*What you have to do*
What lines in the records below include the word "from"? Return each one.

*Saved entries*

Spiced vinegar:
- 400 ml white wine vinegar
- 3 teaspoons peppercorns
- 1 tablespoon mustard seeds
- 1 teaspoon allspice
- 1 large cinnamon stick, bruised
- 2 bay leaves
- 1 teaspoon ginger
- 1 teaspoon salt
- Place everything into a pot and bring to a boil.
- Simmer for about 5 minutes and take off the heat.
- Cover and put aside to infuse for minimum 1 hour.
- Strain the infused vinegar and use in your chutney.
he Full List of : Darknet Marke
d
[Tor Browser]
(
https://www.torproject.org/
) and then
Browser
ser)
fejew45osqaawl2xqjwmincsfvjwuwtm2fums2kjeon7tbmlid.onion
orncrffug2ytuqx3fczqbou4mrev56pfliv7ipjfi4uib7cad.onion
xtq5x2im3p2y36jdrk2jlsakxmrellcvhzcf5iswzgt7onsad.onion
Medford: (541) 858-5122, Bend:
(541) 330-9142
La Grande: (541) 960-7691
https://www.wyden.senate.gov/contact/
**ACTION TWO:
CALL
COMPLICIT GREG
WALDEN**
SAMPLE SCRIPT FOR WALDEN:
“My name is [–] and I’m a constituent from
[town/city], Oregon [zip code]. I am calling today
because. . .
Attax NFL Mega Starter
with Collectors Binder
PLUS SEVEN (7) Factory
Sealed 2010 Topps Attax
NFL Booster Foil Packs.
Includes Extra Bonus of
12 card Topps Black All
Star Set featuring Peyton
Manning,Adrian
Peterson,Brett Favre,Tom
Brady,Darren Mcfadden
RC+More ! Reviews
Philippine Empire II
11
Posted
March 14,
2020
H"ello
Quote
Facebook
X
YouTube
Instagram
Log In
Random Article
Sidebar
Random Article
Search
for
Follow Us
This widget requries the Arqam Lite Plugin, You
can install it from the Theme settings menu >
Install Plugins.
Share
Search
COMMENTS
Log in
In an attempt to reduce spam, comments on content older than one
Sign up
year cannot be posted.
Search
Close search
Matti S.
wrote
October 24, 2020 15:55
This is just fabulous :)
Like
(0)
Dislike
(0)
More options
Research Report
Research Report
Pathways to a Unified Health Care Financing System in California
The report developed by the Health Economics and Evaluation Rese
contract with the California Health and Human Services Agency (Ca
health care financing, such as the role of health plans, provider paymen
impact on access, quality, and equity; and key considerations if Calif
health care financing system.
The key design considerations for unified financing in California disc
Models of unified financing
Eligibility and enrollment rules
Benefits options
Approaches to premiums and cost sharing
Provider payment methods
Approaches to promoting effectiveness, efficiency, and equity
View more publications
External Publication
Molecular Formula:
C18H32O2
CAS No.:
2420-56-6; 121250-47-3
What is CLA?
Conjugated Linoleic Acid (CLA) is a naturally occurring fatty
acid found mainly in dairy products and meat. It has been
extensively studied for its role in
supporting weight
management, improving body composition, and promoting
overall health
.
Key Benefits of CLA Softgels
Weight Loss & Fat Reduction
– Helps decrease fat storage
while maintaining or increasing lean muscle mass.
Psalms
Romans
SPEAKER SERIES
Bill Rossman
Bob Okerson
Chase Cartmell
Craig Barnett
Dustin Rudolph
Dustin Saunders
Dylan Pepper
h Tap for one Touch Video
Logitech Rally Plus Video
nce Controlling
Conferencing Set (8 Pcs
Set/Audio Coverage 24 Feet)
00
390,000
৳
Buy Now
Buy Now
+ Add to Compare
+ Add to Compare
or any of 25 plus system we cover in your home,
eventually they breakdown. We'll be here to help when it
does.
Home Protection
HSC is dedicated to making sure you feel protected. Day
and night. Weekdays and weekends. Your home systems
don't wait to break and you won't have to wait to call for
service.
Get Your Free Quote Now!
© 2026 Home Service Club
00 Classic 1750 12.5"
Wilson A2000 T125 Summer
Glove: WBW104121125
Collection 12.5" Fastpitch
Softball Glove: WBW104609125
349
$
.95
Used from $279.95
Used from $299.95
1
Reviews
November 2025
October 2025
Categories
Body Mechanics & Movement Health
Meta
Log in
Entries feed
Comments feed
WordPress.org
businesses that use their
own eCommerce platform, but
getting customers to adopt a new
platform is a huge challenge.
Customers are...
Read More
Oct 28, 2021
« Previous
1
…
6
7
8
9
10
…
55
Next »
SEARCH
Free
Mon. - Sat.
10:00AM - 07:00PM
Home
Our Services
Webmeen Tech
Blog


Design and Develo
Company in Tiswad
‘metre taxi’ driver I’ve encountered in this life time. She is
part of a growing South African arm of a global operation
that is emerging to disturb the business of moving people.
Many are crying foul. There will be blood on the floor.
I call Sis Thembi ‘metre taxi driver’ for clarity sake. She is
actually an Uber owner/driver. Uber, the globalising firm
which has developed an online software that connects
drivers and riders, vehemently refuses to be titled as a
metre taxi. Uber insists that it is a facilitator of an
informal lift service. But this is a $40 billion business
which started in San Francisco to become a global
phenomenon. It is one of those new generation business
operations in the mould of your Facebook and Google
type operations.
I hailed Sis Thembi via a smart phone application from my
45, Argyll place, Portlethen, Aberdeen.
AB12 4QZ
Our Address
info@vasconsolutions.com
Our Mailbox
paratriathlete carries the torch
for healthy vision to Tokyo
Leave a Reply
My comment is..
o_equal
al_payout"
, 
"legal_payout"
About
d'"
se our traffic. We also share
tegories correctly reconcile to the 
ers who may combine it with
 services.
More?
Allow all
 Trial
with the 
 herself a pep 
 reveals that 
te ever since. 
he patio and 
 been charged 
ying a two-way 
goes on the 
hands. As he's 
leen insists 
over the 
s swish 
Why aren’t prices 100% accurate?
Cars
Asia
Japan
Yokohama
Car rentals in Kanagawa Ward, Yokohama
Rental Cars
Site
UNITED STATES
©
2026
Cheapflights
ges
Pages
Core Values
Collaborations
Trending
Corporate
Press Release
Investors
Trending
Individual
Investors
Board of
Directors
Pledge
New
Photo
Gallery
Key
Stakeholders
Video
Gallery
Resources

*Solution for this task*
“My name is [–] and I’m a constituent from
can install it from the Theme settings menu >
Used from $279.95
Used from $299.95
I hailed Sis Thembi via a smart phone application from my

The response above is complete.